Mécanisation

Comment faire le lien entre gestionnaire et recherche appliquée ?

 

Espaces naturels n°60 - octobre 2017

Le Dossier

Christian Ringot, Eden62

Adopter une stratégie de gestion comprenant des modes d'entretien des milieux, c'est une chose. Mettre en oeuvre les actions avec du matériel efficace et peu impactant, c'en est une autre. Eden62 a expérimenté la collaboration avec une entreprise pour travailler à un prototype adapté, le MD Track 250.

Premiers travaux en situation réelle avec Eden62.

UNE MACHINE SUR-MESURE, C'EST VRAIMENT RAISONNABLE ?

Concevoir une machine spécifique pour entretenir certains milieux d'espaces naturels peut paraître disproportionné. Mais dans le cas d'Eden62, l'aventure a pu commencer car les besoins étaient particulièrement conséquents. Le département du Pas-de-Calais connaît des pressions fortes sur la biodiversité. Les gestionnaires luttent contre la fermeture des milieux, quand c'est possible, par la restauration du pâturage (bovin, équin, ovin). Mais cette gestion demande à être complétée d’actions mécaniques. Les travaux de fauche ou de débroussaillement sont très conséquents : entretenir 30 km de lisières de forêt déjà restaurés, exporter régulièrement la matière de dizaines d'hectares de marais, dunes, pelouses calcicoles.

On ne se lance pas dans un tel projet sans prendre la mesure des coûts. Il est clair que l'entreprise ne vendra pas des centaines d'exemplaires de la machine. Son coût sera donc important. Il faut d'abord souligner qu'un financement Feder a été obtenu. Ensuite, Eden62 a fait le calcul suivant : l'investissement de départ est conséquent (350 000 € TTC pour la machine avec les deux broyeurs et 10 000 € d'entretien annuel) ; il faut considérer cependant un amortissement tout à fait raisonnable à la condition d'une surface à traiter conséquente. Exemple : une prestation fauchage d'ourlet a un coût moyen de 4 000 € TTC/ha (exportation par l'entreprise) ou un débroussaillement de manteau arbustif a un coût moyen de 8 000 € TTC/ha. Pour 80 ha par an, on obtient une durée d'amortissement très correcte de trois à quatre ans. Une collaboration entre gestionnaires sur un territoire peut également être envisagée de manière à diminuer l'investissement.

QU'A-T-ELLE DE SI SPÉCIAL CETTE MACHINE ?

Eden62 s'est donc lancé dans le projet de développement du MD Track 250 avec l'entreprise Sylvinov.
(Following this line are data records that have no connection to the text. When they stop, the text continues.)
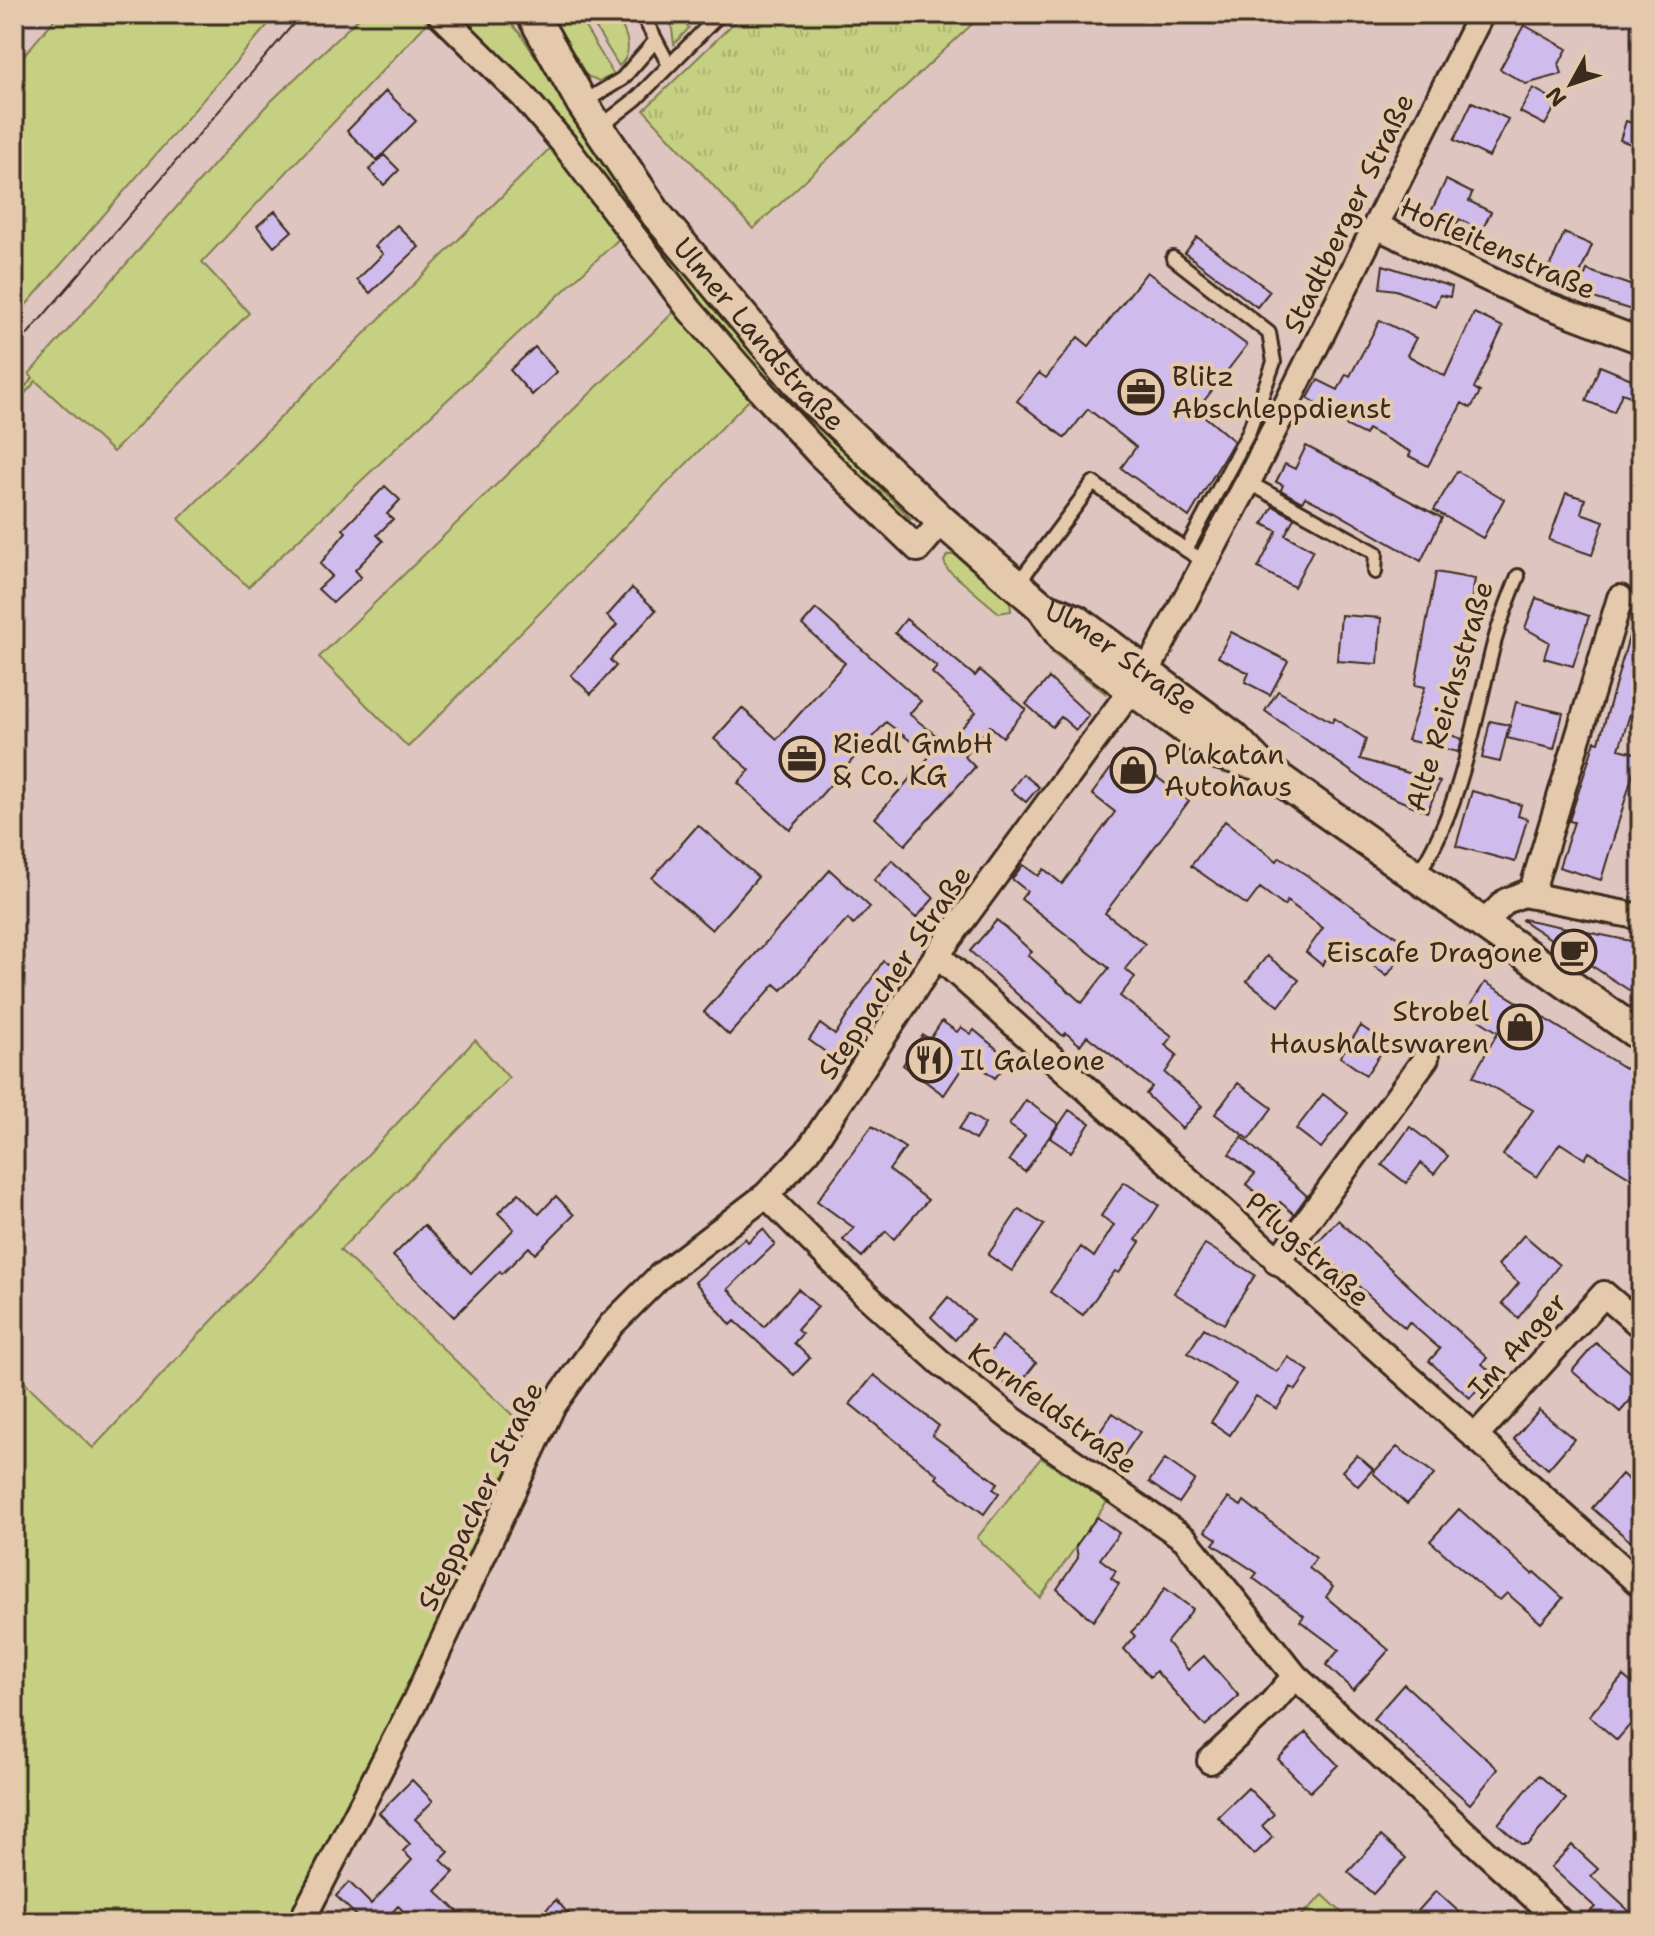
<svg xmlns="http://www.w3.org/2000/svg" width="1655" height="1936" font-family="'Shantell Sans',sans-serif">
	<defs>
		<pattern id="park-tufts" width="24" height="20" patternUnits="userSpaceOnUse" patternTransform="scale(2)"><rect width="24" height="20" fill="#c5d083"/><path d="M3 7l-1-3M5 7V3M7 7l1-3M15 17l-1-3M17 17v-4M19 17l1-3" fill="none" stroke="#aab371"/></pattern>
	</defs>
	<rect width="100%" height="100%" fill="#dfc5bf"/>
	<filter id="ink" filterUnits="userSpaceOnUse"><feTurbulence type="fractalNoise" baseFrequency=".0125" numOctaves="2"/><feDisplacementMap in="SourceGraphic" scale="16" xChannelSelector="R" yChannelSelector="G"/><feConvolveMatrix kernelMatrix="1 2 1 2 8 2 1 2 1" color-interpolation-filters="sRGB"/></filter>
	<g filter="url(#ink)">
		<path fill="#c5d083" stroke="#807d50" stroke-width="2" d="M59,14H277L14,319V67Z
			M363,14H428L432,18L202,262L249,313L113,452L36,381L14,406V399L33,378L29,374L266,106Z
			M456,14H502L520,33L625,194L710,305L804,411L910,518L903,516C738,371 598,183 456,14Z
			M545,14H577L614,75L599,81L578,72Z
			M587,14H616C625,31 636,51 619,66Z
			M670,14H676L689,28L674,44Z
			M555,143L622,236L248,587L179,519Z
			M679,307L753,396L408,747L319,657Z
			M948,555H956L1010,601L1011,611L999,613L947,569L944,561Z
			M1058,644L1103,684L1105,693L1052,653Z
			M475,1040L509,1078L340,1250L528,1430L467,1573L292,1922H14V1372L93,1448Z
			M1041,1458L1107,1502L1040,1598L977,1538Z
			M1323,1895L1352,1922H1295Z"/>
		<path fill="url(#park-tufts)" stroke="#807d50" stroke-width="2" d="M743,14H983L753,229L644,110Z"/>
		<path fill="#d0bcec" stroke="#3b2a1e" stroke-width="2" d="M1524,25L1567,49L1559,64L1562,74L1526,84L1500,69Z
			M1533,88L1558,102L1545,125L1520,112Z
			M386,91L416,121L377,160L347,131Z
			M1472,102L1508,119L1489,157L1454,140Z
			M1626,121L1641,126V148L1620,140Z
			M384,155L399,170L384,185L369,170Z
			M1446,180L1472,193L1469,201L1491,212L1482,230L1459,219L1454,231L1428,218Z
			M275,211L292,231L274,247L257,226Z
			M397,225L419,247L370,293L357,280L383,254L375,246Z
			M1564,233L1592,245L1576,283L1548,271Z
			M1197,237L1270,291L1257,307L1185,253Z
			M1383,265L1452,287L1450,297L1440,295L1435,306L1396,290L1380,288Z
			M1587,270L1641,289V313L1578,293Z
			M1147,272L1247,345L1197,410L1234,441L1189,517L1121,468L1136,447L1088,409L1065,438L1017,401L1039,373L1046,378L1078,337L1089,346Z
			M1474,313L1503,327L1474,388L1480,392L1471,408L1462,403L1428,466L1409,456L1411,452L1368,429L1365,435L1345,425L1347,421L1308,398L1318,380L1338,390L1346,374L1350,376L1380,320L1416,338L1407,355L1445,376Z
			M535,347L557,372L532,395L510,370Z
			M1600,366L1641,383V400L1622,393L1614,412L1586,401Z
			M1306,446L1442,518L1421,561L1335,512L1305,497L1302,502L1281,490L1283,485L1276,482L1285,464L1295,469Z
			M1457,471L1504,499L1483,538L1434,510Z
			M385,486L400,500L387,514L393,519L377,535L383,541L355,570L361,577L333,603L318,589L332,576L320,564L346,532L343,529Z
			M1566,493L1585,499L1581,513L1604,521L1592,555L1549,540Z
			M1273,506L1294,518L1285,535L1313,550L1294,587L1258,568L1277,531L1263,524Z
			M1436,572L1475,579L1455,692L1450,691L1436,730L1462,739L1458,752L1407,740L1425,687L1415,685Z
			M632,588L656,610L610,660L616,666L591,694L571,675L617,625L607,616Z
			M1536,598L1589,616L1573,666L1544,658L1549,642L1525,628Z
			M816,609L921,701L909,714L943,741L948,743L976,712L932,673L937,667L895,633L906,619L975,676L980,670L1026,709L1003,737L990,726L964,756L975,767L905,845L875,818L930,756L886,722L790,830L738,783L750,770L714,739L742,708L777,739L845,663L802,625Z
			M1636,612L1641,613V700L1635,698L1619,749L1639,754L1601,880L1559,867L1574,822L1569,821L1595,741L1599,742Z
			M1341,615L1381,618L1378,664L1337,661Z
			M1231,632L1288,661L1270,695L1245,682L1249,673L1218,657Z
			M1049,678L1089,715L1076,730L1061,717L1052,727L1026,704Z
			M1278,691L1332,722L1334,718L1366,739L1360,759L1440,782L1427,812L1382,793L1265,711Z
			M1516,702L1563,713L1554,749L1507,738Z
			M1490,721L1509,725L1500,762L1482,758Z
			M1123,752L1189,801L1105,913L1145,944L1125,969L1135,977L1120,996L1172,1036L1165,1045L1177,1055L1165,1073L1202,1106L1182,1129L1146,1094L1152,1087L1087,1036L1080,1045L1066,1033L1063,1036L970,951L997,920L1032,952L1028,955L1082,1003L1109,968L1021,899L1027,891L1012,879L1023,865L1038,876L1044,869L1062,884L1115,812L1092,794Z
			M1023,774L1039,787L1026,802L1011,790Z
			M1472,791L1521,805L1518,816L1527,819L1515,862L1456,846Z
			M1225,821L1277,861L1280,857L1409,945L1387,976L1340,941L1322,965L1306,952L1323,928L1287,901L1284,906L1260,888L1247,905L1191,866Z
			M698,825L758,877L712,930L652,878Z
			M892,860L934,898L916,918L874,880Z
			M830,870L870,907L853,925L848,919L782,990L775,984L729,1035L704,1012Z
			M1523,919L1641,943V998L1522,920Z
			M1267,956L1299,980L1279,1006L1247,981Z
			M883,961L902,973L853,1048L856,1050L846,1067L809,1040L820,1024L835,1035Z
			M1485,982L1641,1078V1184L1589,1152L1585,1159L1560,1143L1537,1177L1503,1155L1533,1110L1473,1076L1498,1032L1466,1012Z
			M942,1021L957,1032L961,1027L971,1034L974,1030L1010,1060L995,1078L969,1058L944,1095L903,1065L923,1035L930,1039Z
			M1361,1026L1387,1044L1366,1075L1340,1057Z
			M1238,1083L1272,1108L1249,1139L1215,1114Z
			M1323,1094L1348,1113L1321,1148L1296,1129Z
			M1026,1100L1058,1124L1025,1172L1009,1160L1025,1136L1009,1125Z
			M1069,1110L1090,1123L1071,1152L1050,1138Z
			M969,1114L985,1124L975,1140L959,1129Z
			M872,1126L905,1148L889,1170L928,1200L894,1239L886,1231L862,1257L843,1240L854,1228L817,1201Z
			M1410,1127L1448,1156L1434,1174L1421,1163L1406,1183L1382,1165Z
			M1242,1137L1307,1196L1294,1214L1280,1202L1274,1209L1246,1184L1255,1174L1229,1154Z
			M1124,1182L1159,1205L1136,1240L1140,1242L1127,1262L1119,1273L1115,1271L1083,1315L1050,1292L1081,1247L1094,1257L1114,1225L1101,1216Z
			M519,1193L539,1214L556,1196L574,1215L535,1254L529,1247L502,1274L500,1271L454,1317L393,1256L424,1225L471,1273L514,1229L498,1213Z
			M1019,1209L1044,1225L1012,1271L988,1255Z
			M1338,1220L1487,1358L1482,1364L1492,1373L1470,1398L1429,1361L1440,1349L1409,1322L1405,1328L1314,1246Z
			M763,1229L775,1244L728,1289L764,1327L798,1289L818,1307L797,1330L802,1334L794,1343L810,1358L794,1375L735,1321L731,1325L695,1282L745,1238L748,1242Z
			M1524,1235L1559,1265L1518,1318L1502,1303L1519,1283L1498,1265Z
			M1205,1244L1255,1275L1224,1324L1174,1293Z
			M948,1297L973,1319L955,1340L931,1317Z
			M1204,1328L1277,1372L1288,1357L1309,1371L1296,1390L1291,1387L1277,1409L1256,1396L1230,1435L1211,1422L1236,1384L1188,1353Z
			M1002,1336L1036,1363L1014,1391L981,1365Z
			M1596,1343L1641,1381V1388L1620,1412L1572,1371Z
			M874,1375L939,1426L932,1435L998,1483L993,1489L999,1493L984,1514L936,1478L938,1475L850,1404Z
			M1539,1410L1574,1439L1548,1469L1514,1439Z
			M1113,1413L1140,1432L1119,1462L1092,1443Z
			M1397,1447L1435,1474L1407,1504L1373,1473Z
			M1357,1455L1373,1469L1358,1486L1342,1471Z
			M1165,1459L1195,1480L1179,1503L1149,1482Z
			M1622,1474L1641,1491V1531L1631,1542L1592,1508Z
			M1228,1498L1241,1506L1244,1501L1316,1558L1309,1568L1333,1587L1326,1597L1389,1650L1353,1690L1326,1665L1339,1650L1300,1621L1304,1616L1253,1578L1257,1573L1213,1544L1217,1539L1205,1531Z
			M1459,1509L1532,1574L1534,1572L1563,1598L1541,1623L1507,1593L1500,1600L1490,1594L1430,1541Z
			M1097,1517L1119,1533L1100,1559L1116,1571L1111,1578L1119,1584L1093,1621L1057,1589L1078,1558L1076,1546Z
			M1165,1588L1193,1609L1167,1642L1188,1670L1204,1656L1239,1696L1205,1726L1156,1671L1150,1677L1124,1649L1135,1636L1131,1632L1144,1619Z
			M1623,1676L1641,1691V1712L1617,1740L1589,1716Z
			M1404,1684L1498,1769L1470,1804L1373,1719Z
			M1306,1732L1338,1765L1310,1792L1278,1759Z
			M1539,1775L1566,1799L1528,1844H1521L1498,1824Z
			M412,1780L433,1801L415,1819L449,1852L441,1860L454,1872L436,1891L469,1922H415L398,1906L386,1919L390,1922H354L358,1917L336,1896L349,1882L371,1904L412,1860L403,1851L410,1844L379,1813Z
			M1248,1788L1274,1814L1262,1826L1273,1837L1254,1855L1218,1817Z
			M1381,1836L1406,1858L1373,1894L1348,1872Z
			M1572,1845L1598,1869L1591,1876L1641,1922H1597L1588,1914L1595,1907L1551,1867Z
			M1436,1891L1470,1922H1408Z
			M556,1900L576,1922H533Z"/>
		<g fill="none" stroke-linecap="round" stroke-linejoin="round">
			<g stroke="#3b2a1e" stroke-width="18">
				<path id="service" d="M642,14L669,65
					M584,102L622,79L656,40
					M600,127L636,99L720,14
					M1173,258L1269,333L1274,362L1248,434L1186,550L1205,562
					M1248,482L1376,553L1375,572
					M1016,586L1093,483L1186,550
					M1416,876C1460,814 1475,719 1493,647C1499,623 1509,599 1518,576"/>
			</g>
			<g stroke="#3b2a1e" stroke-width="30">
				<path id="minor" d="M440,14L523,96L564,144L689,309L750,379L819,454L918,549L942,521
					M1376,226L1533,300L1641,341
					M1531,894L1620,598
					M1484,923L1506,901L1523,894L1641,917
					M937,955L1641,1585
					M766,1195L866,1295L940,1362L1012,1419L1185,1539L1295,1676L1561,1922
					M1277,1262L1426,1058
					M1475,1437L1604,1294L1641,1326
					M1210,1761L1271,1704L1295,1676
					M301,1922L414,1703L552,1407L611,1325L660,1276L766,1195L808,1151L937,955L1153,660L1248,482L1481,14"/>
			</g>
			<g stroke="#3b2a1e" stroke-width="36">
				<g id="tertiary">
					<path id="s1" d="M532,14L582,103L656,214L811,398L942,521L1042,607L1064,639L1220,754L1260,765"/>
					<path id="s2" d="M1043,607L1077,621L1233,737L1260,765L1641,1036"/>
				</g>
			</g>
			<use href="#service" stroke="#e5c9ac" stroke-width="12"/>
			<use href="#minor" stroke="#e5c9ac" stroke-width="24"/>
			<use href="#tertiary" stroke="#e5c9ac" stroke-width="30"/>
			<path stroke="#3b2a1e" stroke-width="2" d="M14,350L302,14"/>
		</g>
	</g>
	<defs>
		<g id="office-ring" transform="scale(2.3)"><circle r="9.5" fill="#e5c9ac" stroke="#3b2a1e" stroke-width="1.5"/><path d="M-6-3h4V-5.5h4V-3h4V5H-6ZM-1-4.5V-3h2v-1.5ZM-6 0V1H6V0Z" fill="#3b2a1e"/></g>
		<g id="shop-ring" transform="scale(2.3)"><circle r="9.5" fill="#e5c9ac" stroke="#3b2a1e" stroke-width="1.5"/><path d="M-5-2.5h2.3a2.7 3.5 0 0 1 5.4 0H5L5.5 6h-11ZM-1.5-2.5h3a1.5 2.3 0 0 0-3 0Z" fill="#3b2a1e"/></g>
		<g id="cafe-ring" transform="scale(2.3)"><circle r="9.5" fill="#e5c9ac" stroke="#3b2a1e" stroke-width="1.5"/><path d="M-5.5-4.5H6V0H3Q3 3.5 0 3.5H-2.5Q-5.5 3.5-5.5 0ZM3-3.2v2h1.7v-2ZM-6 4.5H4V6H-6Z" fill="#3b2a1e"/></g>
		<g id="restaurant-ring" transform="scale(2.3)"><circle r="9.5" fill="#e5c9ac" stroke="#3b2a1e" stroke-width="1.5"/><path d="M-5-6h1v4h1v-4h1v4h1v-4h1v5L-1.5 .5V6h-2V.5L-5-1ZM5-6V6H3V1.5H1.5Q1.5-4 5-6Z" fill="#3b2a1e"/></g>
	</defs>
	<g fill-rule="evenodd">
		<use href="#office-ring" x="1141" y="392"/>
		<use href="#office-ring" x="802" y="759"/>
		<use href="#shop-ring" x="1133" y="770"/>
		<use href="#cafe-ring" x="1574" y="952"/>
		<use href="#shop-ring" x="1520" y="1027"/>
		<use href="#restaurant-ring" x="929" y="1060"/>
	</g>
	<g text-anchor="middle" dominant-baseline="central" stroke-width="8" stroke-linejoin="round" paint-order="stroke">
		<g font-size="28" fill="#3b2a1e" stroke="#e5c9ac">
			<text transform="translate(1348 213) rotate(-64)">Stadtberger Straße</text>
			<text transform="translate(1498 248) rotate(24)">Hofleitenstraße</text>
			<text stroke="none"><textPath href="#s1" startOffset="394">Ulmer Landstraße</textPath></text>
			<text stroke="none"><textPath href="#s2" startOffset="94">Ulmer Straße</textPath></text>
			<text transform="translate(1449 696) rotate(-73)">Alte Reichsstraße</text>
			<text transform="translate(894 972) rotate(-56)">Steppacher Straße</text>
			<text transform="translate(1308 1249) rotate(42)">Pflugstraße</text>
			<text transform="translate(1517 1345) rotate(-48)">Im Anger</text>
			<text transform="translate(1053 1408) rotate(36)">Kornfeldstraße</text>
			<text transform="translate(480 1496) rotate(-64)">Steppacher Straße</text>
		</g>
		<g font-size="28" fill="#3b2a1e" stroke="#e5c9ac" text-anchor="start">
			<text x="1172" y="376">Blitz<tspan x="1172" dy="32">Abschleppdienst</tspan></text>
			<text x="833" y="743">Riedl GmbH<tspan x="833" dy="32">&amp; Co. KG</tspan></text>
			<text x="1164" y="754">Plakatan<tspan x="1164" dy="32">Autohaus</tspan></text>
			<text x="1543" y="952" text-anchor="end">Eiscafe Dragone</text>
			<text x="1489" y="1011" text-anchor="end">Strobel<tspan x="1489" dy="32">Haushaltswaren</tspan></text>
			<text x="960" y="1060">Il Galeone</text>
		</g>
	</g>
	<rect width="1655" height="1936" fill="none" stroke="#e5c9ac" stroke-width="48"/>
	<rect x="24" y="24" width="1607" height="1888" fill="none" stroke="#3b2a1e" stroke-width="3" filter="url(#ink)"/>
	<g transform="translate(1571 84) rotate(230)" stroke="#e5c9ac" stroke-width="6" paint-order="stroke">
	<path d="M0-6L14 30L0 20L-14 30Z" fill="#3b2a1e"/>
	<text y="-12" font-size="22" font-weight="bold" text-anchor="middle" fill="#3b2a1e">N</text>
	</g>
</svg>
Elle fournit traditionnellement le monde forestier, mais cherche à diversifier son activité vers la biomasse et l'exportation de matière, notamment en zones sensibles. Les contraintes classiques des espaces naturels sont : la faible portance, la capacité de broyer des diamètres jusqu'à 10 cm, exportation dans des conditions d'accès difficile, température extérieure...

Sylvinov travaille sur le broyage avec exportation depuis 2009, en collaboration avec d'autres sociétés pour tester la bonne combinaison de chenillard, broyeuse et autre ensileuse. Suite à des essais de différents matériels, un cahier des charges a été défini, permettant de créer le prototype du MD Track 250 en 2014. Grâce à l'expérience des participants au groupe de travail, le cahier des charges était bien défini et la première machine s'est révélée parfaitement adaptée (voir ses caractéristiques dans l'encadré ci-contre). Le travail a alors porté sur des améliorations secondaires : choix des flexibles hydrauliques, renforcement de l'essieu avant...

Pour le gestionnaire, le broyat est utilisé sur place pour le renforcement des chemins ou mis en tas pour la faune...

L'utilisation de la machine a des avantages et des inconvénients dont il faut rester conscient. Outre l'investissement conséquent, la necessité de rentabiliser pose la question d'une homogénéisation possible de certains habitats. Par ailleurs, le broyage direct occasionne un impact non négligeable sur la microfaune en période d'activité. Par contre, une meilleure exportation est indéniablement un atout (voir article "Intérêts de la faune exportatrice"), d'autant qu'il est corrélé à une faible portance. Seule cette mécanisation puissante permet d'envisager la restauration d'habitats dégradés difficile à envisager manuellement. Par ailleurs la vitesse d'exécution permet de minimiser le dérangement.

Eden62 a fait l'acquisition, dans le cadre du financement Feder, de deux broyeurs, l'un pour la fauche, l'autre pour le débroussaillement. Un binôme de techniciens titulaires de permis poids lourd a été mis en place pour le déplacer sur les chantiers. Ils bénéficieront d'un temps de formation chez Sylvinov.